▶ **WHAT YOU NEED TO DO**: Which lines of the records below contain the word "Point"? Copy each of them out.

▶ **THE RECORDS**:
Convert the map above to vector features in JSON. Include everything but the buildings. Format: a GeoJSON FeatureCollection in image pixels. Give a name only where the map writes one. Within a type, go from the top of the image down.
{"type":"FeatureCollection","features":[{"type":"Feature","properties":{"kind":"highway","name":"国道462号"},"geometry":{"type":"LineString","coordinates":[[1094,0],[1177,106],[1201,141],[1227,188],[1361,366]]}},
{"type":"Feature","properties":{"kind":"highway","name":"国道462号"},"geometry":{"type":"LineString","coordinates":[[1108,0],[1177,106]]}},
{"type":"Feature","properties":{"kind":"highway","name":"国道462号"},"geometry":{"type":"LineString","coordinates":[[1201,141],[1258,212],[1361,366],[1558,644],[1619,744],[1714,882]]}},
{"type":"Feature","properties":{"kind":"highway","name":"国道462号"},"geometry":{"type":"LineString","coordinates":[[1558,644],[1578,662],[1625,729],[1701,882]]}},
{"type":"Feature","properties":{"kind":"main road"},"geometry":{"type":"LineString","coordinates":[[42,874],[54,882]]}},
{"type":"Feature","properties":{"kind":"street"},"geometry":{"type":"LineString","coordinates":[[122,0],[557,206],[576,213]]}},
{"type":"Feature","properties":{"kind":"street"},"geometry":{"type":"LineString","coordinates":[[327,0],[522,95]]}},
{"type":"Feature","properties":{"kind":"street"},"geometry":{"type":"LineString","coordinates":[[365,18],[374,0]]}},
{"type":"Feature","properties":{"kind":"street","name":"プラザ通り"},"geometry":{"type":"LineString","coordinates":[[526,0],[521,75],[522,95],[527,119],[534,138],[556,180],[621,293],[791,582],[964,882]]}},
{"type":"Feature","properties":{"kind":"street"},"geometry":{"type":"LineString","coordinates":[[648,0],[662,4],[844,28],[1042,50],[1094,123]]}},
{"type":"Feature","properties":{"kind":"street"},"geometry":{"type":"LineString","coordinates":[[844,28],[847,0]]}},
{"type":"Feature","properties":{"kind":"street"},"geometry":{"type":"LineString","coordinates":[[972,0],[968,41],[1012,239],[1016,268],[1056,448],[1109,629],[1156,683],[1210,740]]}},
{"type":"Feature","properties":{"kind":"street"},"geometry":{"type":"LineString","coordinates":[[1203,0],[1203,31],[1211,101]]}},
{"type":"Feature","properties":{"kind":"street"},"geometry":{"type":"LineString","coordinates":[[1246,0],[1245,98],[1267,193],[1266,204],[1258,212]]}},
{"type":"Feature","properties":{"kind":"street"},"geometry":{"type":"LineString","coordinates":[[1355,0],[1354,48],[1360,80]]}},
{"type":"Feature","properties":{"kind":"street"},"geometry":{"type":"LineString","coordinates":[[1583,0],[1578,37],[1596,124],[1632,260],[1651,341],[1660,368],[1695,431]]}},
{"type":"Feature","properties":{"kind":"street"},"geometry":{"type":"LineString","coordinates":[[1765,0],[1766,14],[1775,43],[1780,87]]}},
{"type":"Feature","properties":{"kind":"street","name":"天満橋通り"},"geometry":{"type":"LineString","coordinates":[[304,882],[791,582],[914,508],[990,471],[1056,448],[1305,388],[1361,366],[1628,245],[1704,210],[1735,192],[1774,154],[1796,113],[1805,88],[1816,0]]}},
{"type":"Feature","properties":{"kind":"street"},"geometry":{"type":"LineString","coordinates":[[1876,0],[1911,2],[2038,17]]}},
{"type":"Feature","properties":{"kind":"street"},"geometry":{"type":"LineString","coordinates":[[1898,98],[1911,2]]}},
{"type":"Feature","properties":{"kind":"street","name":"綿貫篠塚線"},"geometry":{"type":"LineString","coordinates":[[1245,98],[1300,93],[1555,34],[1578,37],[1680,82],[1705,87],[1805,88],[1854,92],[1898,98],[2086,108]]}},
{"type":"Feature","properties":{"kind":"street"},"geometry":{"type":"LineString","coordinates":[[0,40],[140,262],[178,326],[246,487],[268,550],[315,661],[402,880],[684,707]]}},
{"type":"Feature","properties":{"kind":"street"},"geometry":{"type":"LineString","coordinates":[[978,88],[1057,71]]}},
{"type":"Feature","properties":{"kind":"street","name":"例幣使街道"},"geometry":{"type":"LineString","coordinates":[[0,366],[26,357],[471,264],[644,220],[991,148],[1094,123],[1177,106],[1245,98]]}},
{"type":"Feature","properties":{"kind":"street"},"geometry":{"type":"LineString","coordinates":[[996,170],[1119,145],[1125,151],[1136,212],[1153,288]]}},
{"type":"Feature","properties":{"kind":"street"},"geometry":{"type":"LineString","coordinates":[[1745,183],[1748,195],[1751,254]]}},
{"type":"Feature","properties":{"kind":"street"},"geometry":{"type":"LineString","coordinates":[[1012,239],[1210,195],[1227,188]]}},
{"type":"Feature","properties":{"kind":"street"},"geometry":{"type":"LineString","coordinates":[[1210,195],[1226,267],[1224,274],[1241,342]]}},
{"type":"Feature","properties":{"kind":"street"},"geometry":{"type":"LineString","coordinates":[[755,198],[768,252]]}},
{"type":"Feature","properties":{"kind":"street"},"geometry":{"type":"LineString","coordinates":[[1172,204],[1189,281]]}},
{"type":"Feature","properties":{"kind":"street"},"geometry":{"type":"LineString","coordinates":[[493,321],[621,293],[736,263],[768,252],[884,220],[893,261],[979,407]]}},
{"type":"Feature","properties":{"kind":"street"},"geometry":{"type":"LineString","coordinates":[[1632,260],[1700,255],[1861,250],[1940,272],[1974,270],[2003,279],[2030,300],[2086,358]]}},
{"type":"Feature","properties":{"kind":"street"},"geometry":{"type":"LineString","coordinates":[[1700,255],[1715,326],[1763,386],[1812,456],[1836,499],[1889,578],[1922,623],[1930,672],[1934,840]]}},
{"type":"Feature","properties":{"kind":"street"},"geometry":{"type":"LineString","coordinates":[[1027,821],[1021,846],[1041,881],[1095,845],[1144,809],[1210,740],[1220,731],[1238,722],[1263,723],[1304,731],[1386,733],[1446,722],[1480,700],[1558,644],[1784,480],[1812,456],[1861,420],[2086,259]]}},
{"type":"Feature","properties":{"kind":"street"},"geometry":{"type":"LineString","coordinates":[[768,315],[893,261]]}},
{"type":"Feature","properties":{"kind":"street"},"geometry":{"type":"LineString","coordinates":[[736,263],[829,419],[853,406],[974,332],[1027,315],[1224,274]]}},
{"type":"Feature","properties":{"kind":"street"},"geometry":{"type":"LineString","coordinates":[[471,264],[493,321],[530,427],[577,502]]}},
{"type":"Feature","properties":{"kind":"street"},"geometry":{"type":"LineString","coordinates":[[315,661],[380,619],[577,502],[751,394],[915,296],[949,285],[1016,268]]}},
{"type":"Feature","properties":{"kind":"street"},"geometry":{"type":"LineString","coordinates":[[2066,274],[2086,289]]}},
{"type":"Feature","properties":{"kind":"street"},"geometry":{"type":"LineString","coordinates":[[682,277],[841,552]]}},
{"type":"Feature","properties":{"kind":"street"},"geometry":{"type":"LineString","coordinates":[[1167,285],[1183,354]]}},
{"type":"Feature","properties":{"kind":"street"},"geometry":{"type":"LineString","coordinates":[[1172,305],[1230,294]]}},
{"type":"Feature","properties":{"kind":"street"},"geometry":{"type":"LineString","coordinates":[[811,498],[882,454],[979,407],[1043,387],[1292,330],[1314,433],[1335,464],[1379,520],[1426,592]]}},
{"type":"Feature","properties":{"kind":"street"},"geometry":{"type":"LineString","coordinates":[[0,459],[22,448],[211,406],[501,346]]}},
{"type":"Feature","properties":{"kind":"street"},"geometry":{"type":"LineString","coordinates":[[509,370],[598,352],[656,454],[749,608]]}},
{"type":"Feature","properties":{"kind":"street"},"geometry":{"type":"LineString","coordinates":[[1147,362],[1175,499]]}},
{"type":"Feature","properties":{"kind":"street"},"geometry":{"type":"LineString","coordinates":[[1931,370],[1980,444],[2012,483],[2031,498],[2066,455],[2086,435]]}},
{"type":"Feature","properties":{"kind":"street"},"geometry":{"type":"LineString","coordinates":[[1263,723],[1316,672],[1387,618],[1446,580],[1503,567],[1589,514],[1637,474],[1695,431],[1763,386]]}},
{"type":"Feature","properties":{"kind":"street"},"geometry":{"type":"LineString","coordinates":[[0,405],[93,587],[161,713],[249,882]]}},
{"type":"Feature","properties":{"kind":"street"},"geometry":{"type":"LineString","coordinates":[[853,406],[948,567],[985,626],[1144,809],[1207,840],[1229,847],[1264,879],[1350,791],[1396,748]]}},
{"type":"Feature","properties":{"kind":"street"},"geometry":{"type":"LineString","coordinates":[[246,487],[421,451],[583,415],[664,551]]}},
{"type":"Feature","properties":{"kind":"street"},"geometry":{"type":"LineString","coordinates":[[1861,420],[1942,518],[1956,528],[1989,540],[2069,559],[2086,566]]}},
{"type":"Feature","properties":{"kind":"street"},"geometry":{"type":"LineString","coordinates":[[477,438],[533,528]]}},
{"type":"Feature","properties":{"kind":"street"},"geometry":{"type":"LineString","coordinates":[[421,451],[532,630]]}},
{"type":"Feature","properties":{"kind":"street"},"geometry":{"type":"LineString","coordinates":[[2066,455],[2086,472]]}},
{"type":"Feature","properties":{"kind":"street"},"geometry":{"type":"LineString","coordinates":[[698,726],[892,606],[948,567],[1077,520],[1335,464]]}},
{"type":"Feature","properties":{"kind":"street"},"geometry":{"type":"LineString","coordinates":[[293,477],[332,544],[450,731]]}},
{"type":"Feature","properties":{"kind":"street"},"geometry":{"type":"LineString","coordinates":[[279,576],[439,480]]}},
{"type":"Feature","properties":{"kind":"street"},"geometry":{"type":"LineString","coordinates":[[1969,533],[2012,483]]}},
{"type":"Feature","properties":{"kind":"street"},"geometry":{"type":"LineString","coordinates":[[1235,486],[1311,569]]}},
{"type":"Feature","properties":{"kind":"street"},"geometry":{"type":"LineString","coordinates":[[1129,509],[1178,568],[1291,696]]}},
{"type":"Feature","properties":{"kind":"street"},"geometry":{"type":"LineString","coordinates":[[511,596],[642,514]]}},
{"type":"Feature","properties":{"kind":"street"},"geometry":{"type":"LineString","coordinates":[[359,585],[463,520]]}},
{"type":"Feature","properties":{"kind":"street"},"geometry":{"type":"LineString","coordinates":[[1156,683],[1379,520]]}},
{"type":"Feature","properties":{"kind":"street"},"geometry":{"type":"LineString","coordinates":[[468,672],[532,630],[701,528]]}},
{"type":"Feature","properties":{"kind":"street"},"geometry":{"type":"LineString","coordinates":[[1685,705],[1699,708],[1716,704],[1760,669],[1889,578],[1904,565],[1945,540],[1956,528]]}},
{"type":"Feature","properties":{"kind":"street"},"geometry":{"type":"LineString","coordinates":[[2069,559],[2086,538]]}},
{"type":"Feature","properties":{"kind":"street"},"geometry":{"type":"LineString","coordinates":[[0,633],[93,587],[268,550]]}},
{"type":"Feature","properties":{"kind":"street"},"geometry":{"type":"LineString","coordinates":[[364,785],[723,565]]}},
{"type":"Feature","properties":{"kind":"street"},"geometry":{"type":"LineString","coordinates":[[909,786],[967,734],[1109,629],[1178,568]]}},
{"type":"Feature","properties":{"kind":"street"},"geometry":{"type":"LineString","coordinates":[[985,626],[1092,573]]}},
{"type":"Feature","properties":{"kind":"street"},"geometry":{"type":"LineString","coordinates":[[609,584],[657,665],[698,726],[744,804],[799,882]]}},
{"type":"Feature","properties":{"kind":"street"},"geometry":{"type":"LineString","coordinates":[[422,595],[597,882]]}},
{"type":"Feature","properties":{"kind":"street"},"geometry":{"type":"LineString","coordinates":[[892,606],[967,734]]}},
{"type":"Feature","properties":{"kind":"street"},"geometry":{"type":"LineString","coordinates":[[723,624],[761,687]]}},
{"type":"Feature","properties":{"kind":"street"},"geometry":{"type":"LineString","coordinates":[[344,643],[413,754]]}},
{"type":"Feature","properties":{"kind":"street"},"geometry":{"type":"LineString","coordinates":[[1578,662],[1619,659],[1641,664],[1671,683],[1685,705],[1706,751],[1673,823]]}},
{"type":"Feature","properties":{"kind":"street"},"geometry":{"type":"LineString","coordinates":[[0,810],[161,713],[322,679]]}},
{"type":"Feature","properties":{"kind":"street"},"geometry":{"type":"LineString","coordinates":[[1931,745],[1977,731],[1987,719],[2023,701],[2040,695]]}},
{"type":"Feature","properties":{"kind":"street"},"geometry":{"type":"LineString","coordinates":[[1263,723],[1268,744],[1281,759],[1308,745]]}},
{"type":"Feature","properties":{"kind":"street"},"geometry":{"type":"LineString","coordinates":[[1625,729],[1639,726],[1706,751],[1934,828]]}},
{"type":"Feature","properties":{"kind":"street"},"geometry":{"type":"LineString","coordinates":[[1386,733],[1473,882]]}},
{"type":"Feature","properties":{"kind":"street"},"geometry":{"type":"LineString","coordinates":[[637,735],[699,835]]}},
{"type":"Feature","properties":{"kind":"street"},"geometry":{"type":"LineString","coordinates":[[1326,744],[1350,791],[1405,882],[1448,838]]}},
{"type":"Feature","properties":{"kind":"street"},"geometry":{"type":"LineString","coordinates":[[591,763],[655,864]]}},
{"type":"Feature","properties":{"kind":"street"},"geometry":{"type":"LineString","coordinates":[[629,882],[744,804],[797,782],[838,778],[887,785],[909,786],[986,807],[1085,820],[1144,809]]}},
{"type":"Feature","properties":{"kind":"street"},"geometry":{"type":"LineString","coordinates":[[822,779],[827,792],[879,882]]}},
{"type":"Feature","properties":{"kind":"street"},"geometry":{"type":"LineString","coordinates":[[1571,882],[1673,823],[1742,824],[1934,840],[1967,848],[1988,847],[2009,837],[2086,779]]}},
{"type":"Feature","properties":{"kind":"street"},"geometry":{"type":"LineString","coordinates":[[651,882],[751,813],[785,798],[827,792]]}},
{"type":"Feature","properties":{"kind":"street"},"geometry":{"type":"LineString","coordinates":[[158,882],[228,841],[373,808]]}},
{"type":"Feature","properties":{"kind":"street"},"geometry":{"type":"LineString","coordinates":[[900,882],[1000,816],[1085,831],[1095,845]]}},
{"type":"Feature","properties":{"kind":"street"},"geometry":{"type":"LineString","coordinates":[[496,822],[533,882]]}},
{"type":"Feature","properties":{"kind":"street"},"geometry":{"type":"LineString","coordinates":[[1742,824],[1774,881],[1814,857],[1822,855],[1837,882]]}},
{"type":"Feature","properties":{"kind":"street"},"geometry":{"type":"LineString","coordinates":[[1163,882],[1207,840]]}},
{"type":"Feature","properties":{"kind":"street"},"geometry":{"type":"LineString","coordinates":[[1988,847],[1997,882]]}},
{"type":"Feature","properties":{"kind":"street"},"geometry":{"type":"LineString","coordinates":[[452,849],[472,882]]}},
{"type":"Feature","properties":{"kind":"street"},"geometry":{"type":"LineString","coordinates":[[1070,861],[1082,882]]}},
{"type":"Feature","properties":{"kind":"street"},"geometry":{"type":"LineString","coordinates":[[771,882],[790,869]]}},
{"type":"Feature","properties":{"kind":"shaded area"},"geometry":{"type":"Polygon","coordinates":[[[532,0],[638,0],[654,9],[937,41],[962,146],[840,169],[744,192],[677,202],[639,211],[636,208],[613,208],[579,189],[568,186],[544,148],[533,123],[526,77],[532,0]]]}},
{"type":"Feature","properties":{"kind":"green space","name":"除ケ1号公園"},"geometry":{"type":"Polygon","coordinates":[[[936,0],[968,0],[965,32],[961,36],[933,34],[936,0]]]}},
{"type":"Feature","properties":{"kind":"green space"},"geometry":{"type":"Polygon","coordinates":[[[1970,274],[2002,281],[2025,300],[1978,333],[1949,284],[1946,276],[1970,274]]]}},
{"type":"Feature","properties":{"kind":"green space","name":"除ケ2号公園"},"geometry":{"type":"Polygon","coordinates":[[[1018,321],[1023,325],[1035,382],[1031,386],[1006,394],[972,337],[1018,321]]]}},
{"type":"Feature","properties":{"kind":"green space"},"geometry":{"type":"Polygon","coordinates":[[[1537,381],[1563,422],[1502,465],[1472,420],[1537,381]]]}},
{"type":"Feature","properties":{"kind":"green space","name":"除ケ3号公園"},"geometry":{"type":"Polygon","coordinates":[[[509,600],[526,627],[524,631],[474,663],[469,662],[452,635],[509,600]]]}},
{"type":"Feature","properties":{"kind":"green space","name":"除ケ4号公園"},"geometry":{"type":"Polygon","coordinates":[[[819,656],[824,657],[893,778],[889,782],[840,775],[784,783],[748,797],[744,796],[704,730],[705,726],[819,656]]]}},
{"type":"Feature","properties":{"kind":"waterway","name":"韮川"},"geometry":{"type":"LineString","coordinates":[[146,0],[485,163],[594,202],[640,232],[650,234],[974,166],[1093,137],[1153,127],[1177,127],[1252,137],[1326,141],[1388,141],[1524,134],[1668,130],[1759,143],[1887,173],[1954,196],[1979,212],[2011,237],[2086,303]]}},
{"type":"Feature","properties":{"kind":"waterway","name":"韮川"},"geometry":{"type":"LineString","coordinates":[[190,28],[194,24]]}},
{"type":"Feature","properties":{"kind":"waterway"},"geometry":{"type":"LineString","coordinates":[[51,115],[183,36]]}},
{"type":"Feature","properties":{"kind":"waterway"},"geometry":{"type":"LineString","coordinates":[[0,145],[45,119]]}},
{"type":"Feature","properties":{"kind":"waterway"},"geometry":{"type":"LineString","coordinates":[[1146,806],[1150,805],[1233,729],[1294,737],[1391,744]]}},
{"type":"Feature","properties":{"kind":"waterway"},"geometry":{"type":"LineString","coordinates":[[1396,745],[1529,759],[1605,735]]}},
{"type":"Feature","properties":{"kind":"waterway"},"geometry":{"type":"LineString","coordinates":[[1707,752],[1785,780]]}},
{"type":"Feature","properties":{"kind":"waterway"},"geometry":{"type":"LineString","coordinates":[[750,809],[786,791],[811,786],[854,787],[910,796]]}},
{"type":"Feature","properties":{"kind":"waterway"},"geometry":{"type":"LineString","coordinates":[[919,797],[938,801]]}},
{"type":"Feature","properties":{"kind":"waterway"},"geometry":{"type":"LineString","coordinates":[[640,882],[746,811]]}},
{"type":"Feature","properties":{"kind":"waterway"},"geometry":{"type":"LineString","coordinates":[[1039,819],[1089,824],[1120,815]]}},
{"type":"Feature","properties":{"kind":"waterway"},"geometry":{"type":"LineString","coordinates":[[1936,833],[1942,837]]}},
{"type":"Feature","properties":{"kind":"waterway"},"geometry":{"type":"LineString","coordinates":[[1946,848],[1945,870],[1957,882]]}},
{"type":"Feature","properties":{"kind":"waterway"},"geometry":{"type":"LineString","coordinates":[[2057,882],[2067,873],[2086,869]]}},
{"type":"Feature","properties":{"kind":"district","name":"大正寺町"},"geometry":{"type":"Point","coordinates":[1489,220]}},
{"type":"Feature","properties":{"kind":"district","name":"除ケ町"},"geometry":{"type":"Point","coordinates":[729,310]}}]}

▶ **ANSWER TO THIS PROBLEM**:
{"type":"Feature","properties":{"kind":"district","name":"大正寺町"},"geometry":{"type":"Point","coordinates":[1489,220]}},
{"type":"Feature","properties":{"kind":"district","name":"除ケ町"},"geometry":{"type":"Point","coordinates":[729,310]}}]}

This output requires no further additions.